PURPOSE: Physicians are vital team members of early hearing detection and intervention programs (EHDIPs), particularly in encouraging parents to comply with recommendations for follow-up services for their infants in universal newborn hearing screening programs (UNHSPs). This study describes a survey approach to help audiologists partner with otolaryngologists and pediatricians in EHDIPs.

METHOD: We developed and mailed a 19-item questionnaire to all 12 otolaryngologists and 66 pediatricians potentially involved in a community-based EHDIP. The questionnaire assessed respondents' demographic data and knowledge of, experiences with, and attitudes toward the service-delivery continuum of UNHSPs.

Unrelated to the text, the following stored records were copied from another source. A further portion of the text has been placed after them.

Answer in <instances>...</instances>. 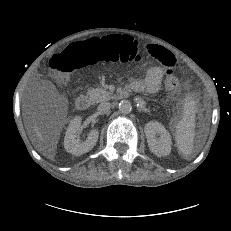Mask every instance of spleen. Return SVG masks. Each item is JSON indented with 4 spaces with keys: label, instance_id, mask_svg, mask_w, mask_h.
<instances>
[{
    "label": "spleen",
    "instance_id": "3e777b00",
    "mask_svg": "<svg viewBox=\"0 0 231 231\" xmlns=\"http://www.w3.org/2000/svg\"><path fill=\"white\" fill-rule=\"evenodd\" d=\"M195 101L187 95L183 104L182 119L175 125V139L179 153L185 157L192 154L195 138Z\"/></svg>",
    "mask_w": 231,
    "mask_h": 231
}]
</instances>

RESULTS: The overall response rate was 45%; all 12 otolaryngologists responded (100%; data from 7 were analyzed), and 23 pediatricians responded (34.8%; all were analyzed). Generally, they were positive toward and knowledgeable about UNHSPs and believed that (a) parent/infant bonding is unaffected by screening, (b) hearing reevaluations following medical services are important, (c) audiologists perform their role adequately, (d) it is important that hearing losses be identified and interventions begun before infants reach 6 months of age, (e) UNHSPs deserve funding, and (f) their role is important, but the physicians also wanted improvements in parent education and referral/follow-ups.

CONCLUSION: The survey method was effective in identifying participating physicians' informational needs and attitudes toward UNHSPs, and in designing outreach programs for them.